» **Activity**: When the word "esta" appears in a line of the data below, list that line.
+++++
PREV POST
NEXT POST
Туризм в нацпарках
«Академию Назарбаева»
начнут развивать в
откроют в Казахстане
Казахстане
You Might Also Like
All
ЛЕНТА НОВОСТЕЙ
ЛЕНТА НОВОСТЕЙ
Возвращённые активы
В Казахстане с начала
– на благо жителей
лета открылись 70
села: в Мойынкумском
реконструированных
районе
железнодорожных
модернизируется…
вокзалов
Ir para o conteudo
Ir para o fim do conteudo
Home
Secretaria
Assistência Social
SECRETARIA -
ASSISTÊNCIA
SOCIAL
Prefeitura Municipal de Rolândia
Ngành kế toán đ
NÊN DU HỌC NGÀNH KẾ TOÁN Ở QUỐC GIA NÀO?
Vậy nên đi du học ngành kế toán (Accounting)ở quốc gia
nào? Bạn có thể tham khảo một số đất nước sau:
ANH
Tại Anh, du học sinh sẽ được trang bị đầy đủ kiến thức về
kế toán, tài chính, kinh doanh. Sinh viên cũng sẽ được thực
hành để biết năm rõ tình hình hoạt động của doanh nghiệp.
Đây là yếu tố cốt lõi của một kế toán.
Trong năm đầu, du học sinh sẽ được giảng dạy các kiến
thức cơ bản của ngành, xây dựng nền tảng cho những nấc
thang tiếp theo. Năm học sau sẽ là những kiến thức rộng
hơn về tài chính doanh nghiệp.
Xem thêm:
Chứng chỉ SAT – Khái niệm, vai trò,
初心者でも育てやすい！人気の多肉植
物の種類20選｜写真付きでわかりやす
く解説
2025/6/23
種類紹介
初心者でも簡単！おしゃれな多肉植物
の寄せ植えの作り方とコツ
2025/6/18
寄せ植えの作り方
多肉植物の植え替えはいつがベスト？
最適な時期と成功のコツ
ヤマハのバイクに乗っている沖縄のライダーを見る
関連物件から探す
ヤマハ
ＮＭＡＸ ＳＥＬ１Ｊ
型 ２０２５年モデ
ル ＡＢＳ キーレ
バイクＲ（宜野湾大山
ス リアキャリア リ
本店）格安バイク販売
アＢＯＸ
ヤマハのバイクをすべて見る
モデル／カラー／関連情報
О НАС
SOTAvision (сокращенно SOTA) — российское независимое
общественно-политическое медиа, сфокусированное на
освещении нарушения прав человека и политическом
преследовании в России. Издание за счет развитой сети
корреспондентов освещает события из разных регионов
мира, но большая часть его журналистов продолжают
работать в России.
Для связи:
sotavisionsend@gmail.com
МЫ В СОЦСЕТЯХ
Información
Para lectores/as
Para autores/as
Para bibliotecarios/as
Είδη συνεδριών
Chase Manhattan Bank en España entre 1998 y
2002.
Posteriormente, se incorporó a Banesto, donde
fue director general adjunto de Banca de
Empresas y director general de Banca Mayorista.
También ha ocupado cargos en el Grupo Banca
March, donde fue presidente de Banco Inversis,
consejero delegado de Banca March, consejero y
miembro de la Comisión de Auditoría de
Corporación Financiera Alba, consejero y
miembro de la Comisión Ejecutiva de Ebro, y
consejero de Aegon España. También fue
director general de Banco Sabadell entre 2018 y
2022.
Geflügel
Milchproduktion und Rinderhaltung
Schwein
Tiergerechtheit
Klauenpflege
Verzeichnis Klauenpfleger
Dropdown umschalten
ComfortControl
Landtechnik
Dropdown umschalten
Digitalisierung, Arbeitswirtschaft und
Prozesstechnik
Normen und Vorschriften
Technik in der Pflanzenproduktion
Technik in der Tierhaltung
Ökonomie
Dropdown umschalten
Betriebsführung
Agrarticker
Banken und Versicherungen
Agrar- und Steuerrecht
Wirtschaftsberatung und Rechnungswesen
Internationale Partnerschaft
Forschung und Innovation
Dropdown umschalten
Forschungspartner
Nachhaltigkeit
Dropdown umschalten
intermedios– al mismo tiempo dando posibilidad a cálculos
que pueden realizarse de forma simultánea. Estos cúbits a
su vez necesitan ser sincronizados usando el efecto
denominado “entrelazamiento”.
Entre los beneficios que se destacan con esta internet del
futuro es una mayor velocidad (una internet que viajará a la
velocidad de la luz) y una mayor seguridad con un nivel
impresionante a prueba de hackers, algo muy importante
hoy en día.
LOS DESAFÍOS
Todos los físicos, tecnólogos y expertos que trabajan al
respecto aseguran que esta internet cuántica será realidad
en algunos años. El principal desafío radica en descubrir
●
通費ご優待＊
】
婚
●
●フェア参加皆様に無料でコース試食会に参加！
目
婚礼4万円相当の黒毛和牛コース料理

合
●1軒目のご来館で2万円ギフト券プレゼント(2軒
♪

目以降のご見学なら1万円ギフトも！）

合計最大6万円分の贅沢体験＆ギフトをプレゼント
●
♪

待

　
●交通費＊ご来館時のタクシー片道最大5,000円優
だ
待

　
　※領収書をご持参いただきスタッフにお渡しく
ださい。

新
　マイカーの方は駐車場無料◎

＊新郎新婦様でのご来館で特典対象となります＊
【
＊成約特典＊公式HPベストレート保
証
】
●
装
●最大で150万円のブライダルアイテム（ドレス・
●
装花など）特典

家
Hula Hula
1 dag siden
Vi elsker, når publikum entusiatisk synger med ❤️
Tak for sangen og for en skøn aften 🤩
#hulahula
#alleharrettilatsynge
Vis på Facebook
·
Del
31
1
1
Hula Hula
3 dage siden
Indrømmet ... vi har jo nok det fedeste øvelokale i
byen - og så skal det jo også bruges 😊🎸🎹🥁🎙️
+++++
» **Answer to this problem**:
Entre los beneficios que se destacan con esta internet del
respecto aseguran que esta internet cuántica será realidad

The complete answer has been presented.